What will bother England, though, is that New Zealand are coming off the back of a spectacular dismantling of the best batting team (in terms of averages) in the World Cup – India. Led by Trent Boult and ably backed up by wingmen Matt Henry and Lockie Ferguson, New Zealand have been the best bowling unit in the tournament.
New Zealand’s collective bowling average of 27.68 is second to none, while they are also the only team to clock an economy rate of less than five. Three of their bowlers have a presence in the top 12 wicket-takers in this World Cup, a sign that they aren’t overly dependent on one bowler.
They have more than made up for their one-dimensional batting approach – a rigid plan A surrounding Kane Williamson, their only batsmen to make some worthwhile runs – with a potent bowling unit capable of denting teams early.
It manifested in the most dangerous avatar yet in the semi-finals against India where they reduced the opposition to 24/4 within the first powerplay. Their World Cup campaign had begun at Cardiff when they demolished Sri Lanka – bowling them out for 136 – by 10 wickets. Even then, their powerplay performance – 3/51 in the first 10 overs - stood out.
Even though it was only in the semi-finals that they managed more than two wickets since that day in Cardiff, a less spectacular but equally crucial aspect of their bowling with the new ball has been containment: on five occasions they conceded less than 50 in the first 10 overs.
Against England in the league phase, New Zealand had their worst bowling powerplay. They conceded 67 runs and picked up zero wickets as England got off to a rousing start. It is this threat that New Zealand will have to counter to trump England in the finals.

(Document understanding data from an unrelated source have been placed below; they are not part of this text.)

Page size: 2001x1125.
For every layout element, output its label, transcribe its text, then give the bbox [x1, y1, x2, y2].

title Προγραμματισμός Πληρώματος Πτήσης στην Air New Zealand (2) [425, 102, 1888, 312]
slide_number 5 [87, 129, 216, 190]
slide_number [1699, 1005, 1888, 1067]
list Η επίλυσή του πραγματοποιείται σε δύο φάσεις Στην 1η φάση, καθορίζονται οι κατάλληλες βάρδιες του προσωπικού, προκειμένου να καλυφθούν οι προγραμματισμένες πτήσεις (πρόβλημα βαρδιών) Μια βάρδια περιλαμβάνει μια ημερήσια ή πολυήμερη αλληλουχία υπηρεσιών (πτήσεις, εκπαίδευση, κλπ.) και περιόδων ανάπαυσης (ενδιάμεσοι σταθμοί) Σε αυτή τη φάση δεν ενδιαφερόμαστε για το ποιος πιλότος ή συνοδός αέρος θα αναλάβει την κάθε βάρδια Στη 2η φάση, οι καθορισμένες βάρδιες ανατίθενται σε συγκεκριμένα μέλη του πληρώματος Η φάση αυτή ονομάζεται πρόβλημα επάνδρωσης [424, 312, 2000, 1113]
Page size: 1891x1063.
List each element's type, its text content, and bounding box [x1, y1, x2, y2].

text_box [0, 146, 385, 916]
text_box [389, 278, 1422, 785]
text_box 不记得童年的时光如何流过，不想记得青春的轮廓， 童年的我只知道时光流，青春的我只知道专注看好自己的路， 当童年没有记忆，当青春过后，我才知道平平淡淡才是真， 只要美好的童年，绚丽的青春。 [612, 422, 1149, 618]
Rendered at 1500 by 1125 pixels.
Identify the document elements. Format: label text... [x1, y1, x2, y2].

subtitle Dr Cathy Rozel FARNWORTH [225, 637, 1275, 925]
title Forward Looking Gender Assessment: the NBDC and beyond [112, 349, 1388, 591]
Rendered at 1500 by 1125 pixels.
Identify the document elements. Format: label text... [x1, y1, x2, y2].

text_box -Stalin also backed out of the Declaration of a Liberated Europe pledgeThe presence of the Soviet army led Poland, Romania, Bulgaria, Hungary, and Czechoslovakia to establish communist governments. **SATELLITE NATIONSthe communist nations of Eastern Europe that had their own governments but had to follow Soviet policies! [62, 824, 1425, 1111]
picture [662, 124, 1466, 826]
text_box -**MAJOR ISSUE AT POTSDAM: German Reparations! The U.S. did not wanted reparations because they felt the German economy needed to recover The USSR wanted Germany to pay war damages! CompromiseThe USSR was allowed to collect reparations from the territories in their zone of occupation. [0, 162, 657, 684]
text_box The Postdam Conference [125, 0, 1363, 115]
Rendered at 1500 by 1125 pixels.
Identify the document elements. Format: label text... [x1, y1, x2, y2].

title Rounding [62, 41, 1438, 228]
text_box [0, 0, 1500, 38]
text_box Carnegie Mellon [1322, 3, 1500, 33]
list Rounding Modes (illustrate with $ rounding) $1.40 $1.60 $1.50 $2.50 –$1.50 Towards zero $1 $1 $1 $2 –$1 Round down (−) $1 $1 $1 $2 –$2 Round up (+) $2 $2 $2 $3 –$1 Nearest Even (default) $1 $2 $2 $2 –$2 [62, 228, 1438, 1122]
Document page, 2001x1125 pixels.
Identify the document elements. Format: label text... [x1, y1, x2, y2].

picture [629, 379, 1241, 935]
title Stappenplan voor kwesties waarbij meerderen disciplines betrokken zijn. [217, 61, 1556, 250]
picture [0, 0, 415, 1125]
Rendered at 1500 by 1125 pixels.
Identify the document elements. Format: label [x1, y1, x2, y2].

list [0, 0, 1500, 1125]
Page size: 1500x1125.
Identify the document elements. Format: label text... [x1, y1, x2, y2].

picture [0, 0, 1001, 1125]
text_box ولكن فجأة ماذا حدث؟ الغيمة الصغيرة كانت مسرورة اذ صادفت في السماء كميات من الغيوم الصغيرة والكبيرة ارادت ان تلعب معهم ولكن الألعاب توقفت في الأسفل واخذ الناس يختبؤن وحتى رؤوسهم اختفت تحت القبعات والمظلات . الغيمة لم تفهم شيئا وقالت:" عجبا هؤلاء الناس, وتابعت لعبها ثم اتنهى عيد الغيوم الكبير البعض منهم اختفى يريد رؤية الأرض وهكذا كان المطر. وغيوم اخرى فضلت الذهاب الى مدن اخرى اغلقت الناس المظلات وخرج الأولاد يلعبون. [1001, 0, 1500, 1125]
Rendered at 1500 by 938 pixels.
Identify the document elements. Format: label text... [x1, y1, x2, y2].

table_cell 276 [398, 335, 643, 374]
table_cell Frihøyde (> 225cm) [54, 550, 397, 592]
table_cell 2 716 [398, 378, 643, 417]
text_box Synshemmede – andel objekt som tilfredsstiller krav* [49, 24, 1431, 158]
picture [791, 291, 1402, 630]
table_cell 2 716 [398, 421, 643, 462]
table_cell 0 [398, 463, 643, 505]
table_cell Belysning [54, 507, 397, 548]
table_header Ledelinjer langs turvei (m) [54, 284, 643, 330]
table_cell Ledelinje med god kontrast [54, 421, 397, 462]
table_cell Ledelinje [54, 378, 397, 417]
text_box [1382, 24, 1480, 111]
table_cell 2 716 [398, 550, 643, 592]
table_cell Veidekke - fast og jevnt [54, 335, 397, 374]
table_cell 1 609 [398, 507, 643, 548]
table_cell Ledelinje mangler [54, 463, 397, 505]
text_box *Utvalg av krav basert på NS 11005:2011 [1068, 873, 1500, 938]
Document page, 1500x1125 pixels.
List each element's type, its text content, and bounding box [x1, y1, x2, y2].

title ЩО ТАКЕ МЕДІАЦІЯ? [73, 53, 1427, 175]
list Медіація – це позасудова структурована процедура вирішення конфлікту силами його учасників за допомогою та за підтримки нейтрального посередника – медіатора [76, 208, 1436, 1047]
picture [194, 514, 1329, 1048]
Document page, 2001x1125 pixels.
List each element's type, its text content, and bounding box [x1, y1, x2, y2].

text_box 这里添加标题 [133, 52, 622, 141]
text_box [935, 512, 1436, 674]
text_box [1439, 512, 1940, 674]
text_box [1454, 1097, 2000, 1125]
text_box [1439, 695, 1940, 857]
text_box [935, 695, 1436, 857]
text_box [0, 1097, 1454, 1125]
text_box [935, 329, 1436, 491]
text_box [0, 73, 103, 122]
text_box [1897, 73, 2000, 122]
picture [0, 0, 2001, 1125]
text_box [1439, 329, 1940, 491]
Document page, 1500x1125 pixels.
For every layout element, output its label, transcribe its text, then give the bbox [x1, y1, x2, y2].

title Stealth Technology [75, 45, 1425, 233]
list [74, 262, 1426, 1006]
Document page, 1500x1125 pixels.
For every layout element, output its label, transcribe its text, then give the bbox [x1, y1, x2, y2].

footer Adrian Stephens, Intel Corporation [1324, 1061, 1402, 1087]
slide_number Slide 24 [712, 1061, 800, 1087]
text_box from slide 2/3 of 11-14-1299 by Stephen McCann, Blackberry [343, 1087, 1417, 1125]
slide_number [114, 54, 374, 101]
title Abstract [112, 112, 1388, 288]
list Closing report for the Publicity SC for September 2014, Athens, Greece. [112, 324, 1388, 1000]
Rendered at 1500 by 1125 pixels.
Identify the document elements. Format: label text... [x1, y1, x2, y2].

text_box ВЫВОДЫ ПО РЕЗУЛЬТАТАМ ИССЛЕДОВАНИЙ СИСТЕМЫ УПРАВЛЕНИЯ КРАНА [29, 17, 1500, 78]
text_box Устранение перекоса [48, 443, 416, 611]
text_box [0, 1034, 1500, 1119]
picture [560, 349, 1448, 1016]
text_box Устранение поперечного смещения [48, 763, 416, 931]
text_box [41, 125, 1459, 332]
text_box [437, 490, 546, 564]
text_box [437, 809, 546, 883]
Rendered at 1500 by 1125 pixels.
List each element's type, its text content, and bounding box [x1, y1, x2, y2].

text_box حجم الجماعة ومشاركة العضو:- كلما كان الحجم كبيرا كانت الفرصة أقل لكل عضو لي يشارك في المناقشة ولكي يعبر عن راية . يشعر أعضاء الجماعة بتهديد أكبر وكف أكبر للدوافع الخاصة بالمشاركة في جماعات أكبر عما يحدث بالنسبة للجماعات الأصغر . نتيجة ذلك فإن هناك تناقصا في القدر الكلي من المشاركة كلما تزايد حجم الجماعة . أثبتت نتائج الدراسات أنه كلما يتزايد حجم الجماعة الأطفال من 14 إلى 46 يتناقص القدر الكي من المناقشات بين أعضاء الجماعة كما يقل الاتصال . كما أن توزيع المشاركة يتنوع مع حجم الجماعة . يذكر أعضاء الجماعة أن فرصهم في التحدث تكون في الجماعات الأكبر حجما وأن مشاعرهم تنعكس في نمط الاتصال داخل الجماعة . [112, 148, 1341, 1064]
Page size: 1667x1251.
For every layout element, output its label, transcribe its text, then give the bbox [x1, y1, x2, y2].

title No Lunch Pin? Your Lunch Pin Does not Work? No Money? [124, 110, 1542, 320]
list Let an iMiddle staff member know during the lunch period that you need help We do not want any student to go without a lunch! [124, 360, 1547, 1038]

The dangerous opening pair of Jonny Bairstow and Jason Roy have now put on four century partnerships in the six matches they have opened together in this World Cup. When they get going, they hurt opposition sides big, as the onslaught against Australia in the semi-finals showed. The two average 91.33 as a pair at the top.
New Zealand, on the other hand, have had completely opposite starts to that of England. The poor form of Martin Guptill, Colin Munro and Henry Nicholls has meant that none of their opening pairs have put on a sizeable partnership after the unbeaten century stand in the first game against a listless Sri Lankan unit.
Bairstow and Roy have four hundred partnerships in six matches. That the two have 496 and 426 runs respectively in this World Cup at averages in excess of 40 shows how influential they have been.
What New Zealand will like, though, is that the two teams that have had early success against them – South Africa and Pakistan – have both used spinners turning the ball away from them to pick a wicket. If it was Imran Tahir for South Africa dismissing Jonny Bairstow in the first match, it was Shadab Khan getting rid of Jason Roy in Pakistan’s win over England.
It does not necessarily mean New Zealand have to bring in the leg-spinner Ish Sodhi – which might also be disruptive to the rhythm of an in-sync bowling attack. But they could persist with Mitchell Santner at the top, a gamble that nearly paid off at Chester-le-Street. The left-arm spinner bowled just the one over with the new ball in the league fixture, but could be used again in the finals to counter Roy and Bairstow, who are tentative against spin early on.
It is perhaps reductive to suggest that the outcome of a Cup final hinges on one match up – but there is no denying that if the Kiwis can take out the England opening pair early and cheap, as they did against India, the flood gates will be opened, and New Zealand have shown that they have the bowling attack to cash in. But England’s deep batting line-up and relentless counter-attack will prove to be a menace. We have a bloody final, all right.